# [Extrait de page]
· · ·

" La colonne d'air est le
volume d'air, premièrement emmagasiné dans les poumons, deuxièmement mis en
pression à l'aide du diaphragme […] et des muscles de la sangle abdominale […],
troisièmement géré par les lèvres ou la langue […], enfin poussé (en débit et
vitesse) dans un instrument de musique à vent créant ainsi des
vibrations. Ces vibrations ont à une ou plusieurs fréquence en
relation avec la note entendue,
et correspondent à un régime de résonance. Il est
fondamental de conserver pendant plusieurs secondes la colonne d'air et de
moduler les débits et vitesses afin de créer des sons harmonieux, justes et
précis". – wikipedia
« - oh you’re a musician, what do you play? -I play saxophone.- I love the saxophone ! - Well, I bet I could change your mind!” (Jim SAUTER)
On va pas se mentir : pour parvenir à appréhender les assauts de ces terroristes sonores,
il aura fallu un paquet de petits dej’ à s’enfiler le « Free Jazz »
d’Ornette Coleman avec un café froid. S’imposer les stridences Ayleriennes comme ascèse quotidienne aussi, sous le regard
bienveillant d’un Hendrix égaré dans des espaces interstellaires.

· · ·

# [Extraits des données]
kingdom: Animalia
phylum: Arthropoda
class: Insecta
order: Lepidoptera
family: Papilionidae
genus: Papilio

· · ·

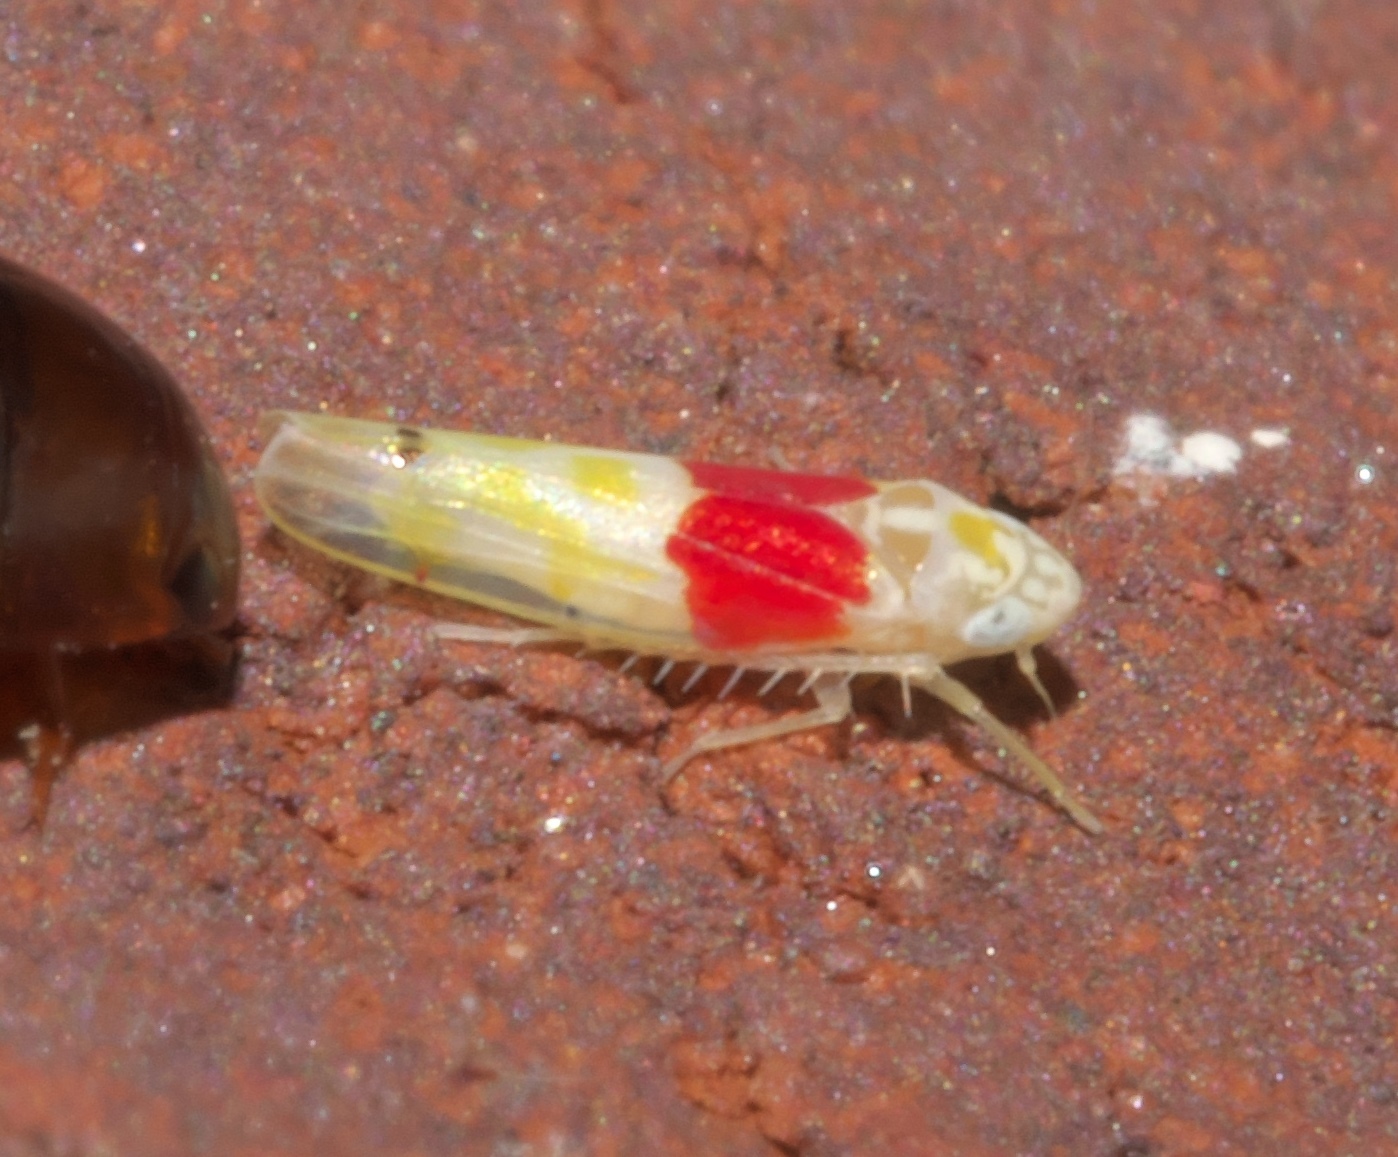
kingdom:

· · ·

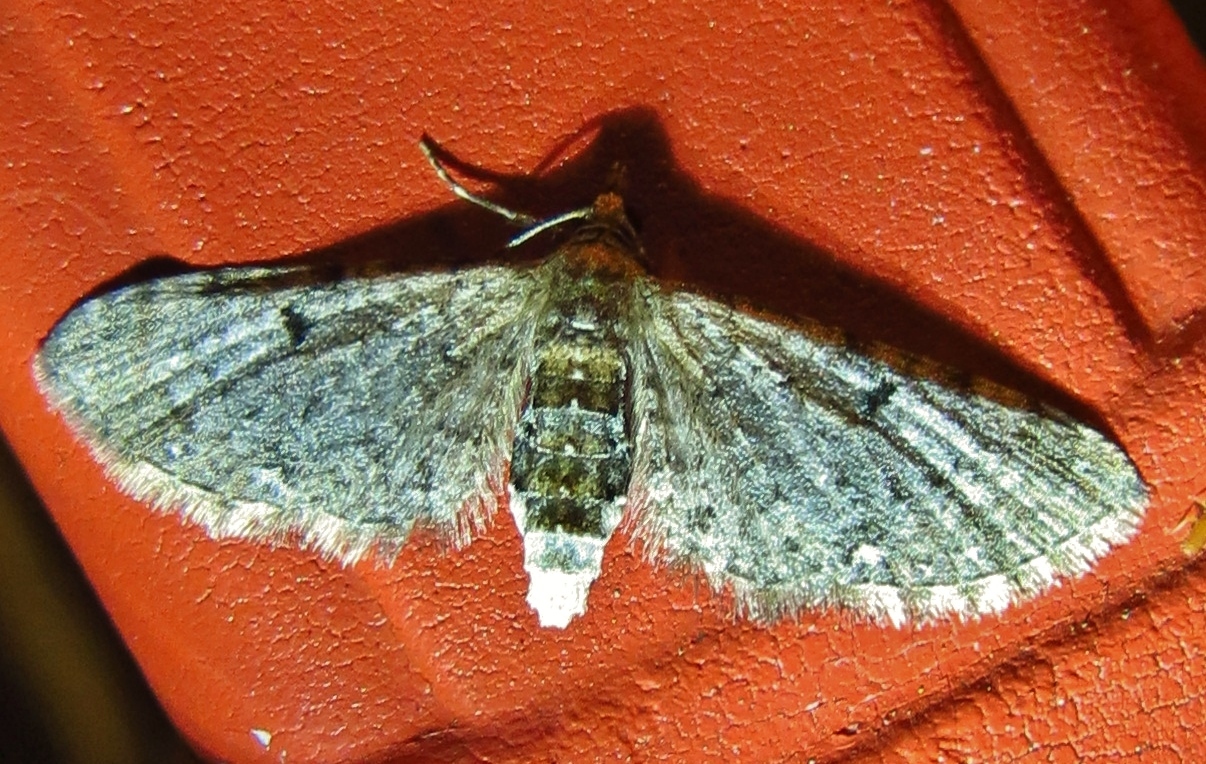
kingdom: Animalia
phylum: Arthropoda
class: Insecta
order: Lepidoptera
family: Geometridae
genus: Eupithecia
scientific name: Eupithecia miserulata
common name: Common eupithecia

· · ·

# [Vos consignes]
Répondez aux questions suivantes sur l'extrait de page consacré à la colonne d'air et au free jazz :
1. D'après la citation de Wikipédia, quel muscle met l'air en pression avec les muscles de la sangle abdominale ?
2. Dans la citation de Jim Sauter, de quel instrument la personne dit-elle jouer ?
3. Quelle œuvre d'Ornette Coleman est citée, et avec quelle boisson l'aura-t-il fallu écouter au petit déjeuner ?

# [Résultat de l'exercice]
1. C'est le diaphragme qui met l'air en pression, avec les muscles de la sangle abdominale.
2. La personne dit jouer du saxophone.
3. L'œuvre citée est « Free Jazz », qu'il aura fallu écouter avec un café froid.